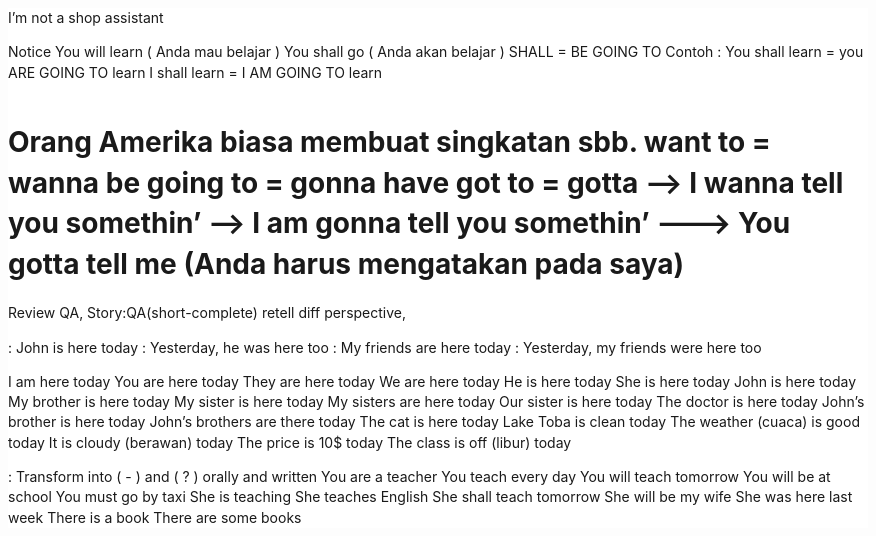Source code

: I’m not a shop assistant

Notice
You will learn ( Anda mau belajar )
You shall go ( Anda akan belajar )
SHALL = BE GOING TO
Contoh :
You shall learn = you ARE GOING TO learn
I shall learn
= I AM GOING TO learn

Orang Amerika biasa membuat singkatan sbb.
want to
= wanna
be going to = gonna
have got to = gotta
--> I wanna tell you somethin’
--> I am gonna tell you somethin’
---> You gotta tell me (Anda harus mengatakan pada saya)
============================
Review QA, Story:QA(short-complete) retell diff perspective, 

: John is here today
: Yesterday, he was here too
: My friends are here today
: Yesterday, my friends were here too

I am here today
You are here today
They are here today
We are here today
He is here today
She is here today
John is here today
My brother is here today
My sister is here today
My sisters are here today
Our sister is here today
The doctor is here today
John’s brother is here today
John’s brothers are there today
The cat is here today
Lake Toba is clean today
The weather (cuaca) is good today
It is cloudy (berawan) today
The price is 10$ today
The class is off (libur) today

: Transform into ( - ) and ( ? ) orally and written
You are a teacher
You teach every day
You will teach tomorrow
You will be at school
You must go by taxi
She is teaching
She teaches English
She shall teach tomorrow
She will be my wife
She was here last week
There is a book
There are some books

+ + + + + + +

◆ Assigned task:
Retype every line of the records above without any changes, and leave the pictures out of your answer.

◆ Result of the task:
Source code

: I’m not a shop assistant

Notice
You will learn ( Anda mau belajar )
You shall go ( Anda akan belajar )
SHALL = BE GOING TO
Contoh :
You shall learn = you ARE GOING TO learn
I shall learn
= I AM GOING TO learn

Orang Amerika biasa membuat singkatan sbb.
want to
= wanna
be going to = gonna
have got to = gotta
--> I wanna tell you somethin’
--> I am gonna tell you somethin’
---> You gotta tell me (Anda harus mengatakan pada saya)
============================
Review QA, Story:QA(short-complete) retell diff perspective, 

: John is here today
: Yesterday, he was here too
: My friends are here today
: Yesterday, my friends were here too

I am here today
You are here today
They are here today
We are here today
He is here today
She is here today
John is here today
My brother is here today
My sister is here today
My sisters are here today
Our sister is here today
The doctor is here today
John’s brother is here today
John’s brothers are there today
The cat is here today
Lake Toba is clean today
The weather (cuaca) is good today
It is cloudy (berawan) today
The price is 10$ today
The class is off (libur) today

: Transform into ( - ) and ( ? ) orally and written
You are a teacher
You teach every day
You will teach tomorrow
You will be at school
You must go by taxi
She is teaching
She teaches English
She shall teach tomorrow
She will be my wife
She was here last week
There is a book
There are some books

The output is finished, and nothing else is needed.